A Long Way Gone by Ishmael Beah
In 1993 Ishmael Beah, age 12, sets off from his village in Sierra Leone with his brother and friends to another town, a day’s walk, to perform in a talent show. The civil war that has been raging on the outskirts of his awareness suddenly becomes real. The theme of innocence lost runs through Beah’s depiction of a world turned upside down as he is forced to become a child soldier. A naturally happy person, Beah’s overriding question—Can we remain happy in the face of tragedy?—gets answered in unexpected ways.
Mississippi Sissy by Kevin Sessums
Kevin Sessums grows up gay in the South in 1960s, in a conservative family and an equally conservative town. When his friend, mentor, and roommate Frank Hains is murdered, it is Sessums, still only a teenager, who finds the bludgeoned body. Reliving his father’s death, which occurred when he was a boy, Sessums sinks into a feeling of nothingness, a despair he can’t shake. Weeks later, he reads Eudora Welty’s eulogy to Hains which pays tribute to the late columnist’s love of the arts and his “unusual gift for communicating his pleasure in it to the rest of us.” As Sessums reads the last line in Welty’s eulogy over several times, “We are grateful,” the nothingness lifts. He leaves for New York city to begin his own career as an editor, journalist and author.

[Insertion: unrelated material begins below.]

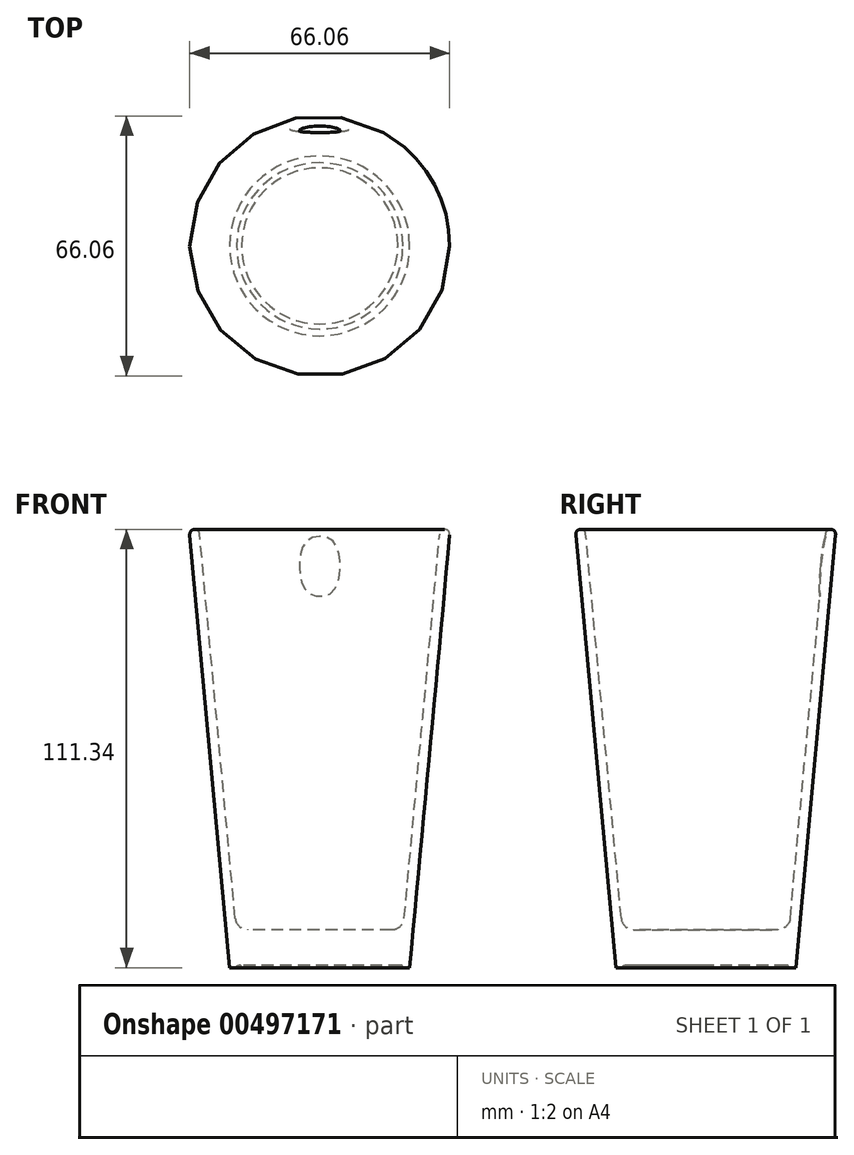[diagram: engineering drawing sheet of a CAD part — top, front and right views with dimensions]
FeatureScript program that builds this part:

The Liar’s Club by Mary Karr
Mary Karr grows up with a psychotic mother and an irresponsible, though charismatic, father. This is a story of two sisters forced to contend with parents who are not only more childlike than parental, they are also dangerously negligent. When Karr’s mother appears in the doorway wielding a glinting butcher’s knife as she and her sister cower under a blanket, Karr and her readers, both, realize that the undercurrent of parental instability that has been running through the story has become one of deadly threat. Karr’s microscopic attention to detail, her wit, her ability to bring a moment to life, had me dog-earing every other page of this gorgeous memoir.
The Glass Castle, by Jeannette Walls
This quintessential difficult childhood memoir, told without a hint of whining, astounded me when I first read it. If anyone has reason to whine, it’s Jeannette Walls, who grew up homeless and at the mercy of parental eccentricity that bled into mental illness. Despite her parents’ flaws and destructive choices, Walls renders her parents in a loving light and invites the reader in as the family journeys through the desert in Southern Arizona and Walls’ childhood stopping in dead end towns in California, Nevada and Virginia. Walls and her siblings eventually make their break, one by one, to New York City, where Walls must ultimately figure out what exactly home means to her.
Infidel by Ayaan Hirsi Ali
At the beginning of this memoir, Hirsi Ali, age five, is reciting her Somali lineage, counting back 300 years as her grandmother warns her about the dangers of forgetting her lineage, “’Get it right,’ my grandmother warns, shaking a switch at me. ‘The names will make you strong. They are your bloodline. If you honor them they will keep you alive. If you dishonor them you will be forsaken. You will be nothing. You will lead a wretched life and die alone. Do it again.” This grandmother also tells fairy tale-like stories in which the moral is: be smart, be courageous, be resourceful. This is a tale of a dutiful little girl who finds all these qualities inside herself in the midst of hardship and violence, and fulfills her familial destiny as a leader as she finds her voice and power in defending the rights of Muslim women. Hirsi Ali is the heroine of her own journey as I felt, growing up, I was of mine. I appreciated and cheered her on as I experienced her strength in the face of near annihilation, and her ultimate triumph.